Mr Johnson is tipping that the ASX banks will return to paying out 60-70% of their earnings as dividends in at least the first half of 2021. That’s not quite at the 80-90% ratios we were seeing in 2019, but it’s a lot more generous than the 50% cap that APRA imposed for most of 2020.
Johnson also says that what Commonwealth Bank (the first banking cab off the rank) announces as its interim dividend next month will “set a standard across the industry”. He also states that the banks might even contemplate share buybacks and other “capital initiatives” in the second half of the year. That would further return cash to investor pockets, as share buybacks increase earnings per share (EPS) for existing shareholders.
Not out of the woods yet
However, Johnson also points out that CBA’s earnings results will be closely watched for another reason – to assess the economic damage from the coronavirus pandemic.
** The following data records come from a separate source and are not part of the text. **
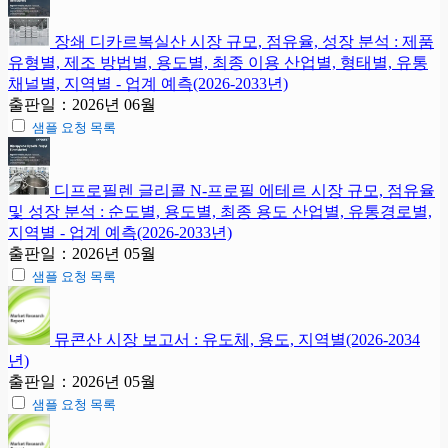
장쇄 디카르복실산 시장 규모, 점유율, 성장 분석 : 제품
유형별, 제조 방법별, 용도별, 최종 이용 산업별, 형태별, 유통
채널별, 지역별 - 업계 예측(2026-2033년)
출판일：2026년 06월
샘플 요청 목록
디프로필렌 글리콜 N-프로필 에테르 시장 규모, 점유율
및 성장 분석 : 순도별, 용도별, 최종 용도 산업별, 유통경로별,
지역별 - 업계 예측(2026-2033년)
출판일：2026년 05월
샘플 요청 목록
뮤콘산 시장 보고서 : 유도체, 용도, 지역별(2026-2034
년)
출판일：2026년 05월
샘플 요청 목록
Johnson notes that JobKeeper has “injected a massive amount of money into the economy, and unemployment numbers look better than people thought they would”, which has prompted “massive deposit growth so capital ratios look so much better, and the banks have strengthened their balance sheet provisioning”.
However, he also states that credit growth has been “extremely anaemic” and investors will be looking to CBA’s numbers to make sure “that the bad debts that the banks have incurred as a result of the pandemic are much smaller than feared even a few months ago”.
Still, investors will be buoyed by Mr Johnson’s comments. No doubt many will be hoping that CBA’s current trailing yield of 3.45% and Westpac’s 1.47% will see some much-welcomed appreciation this year.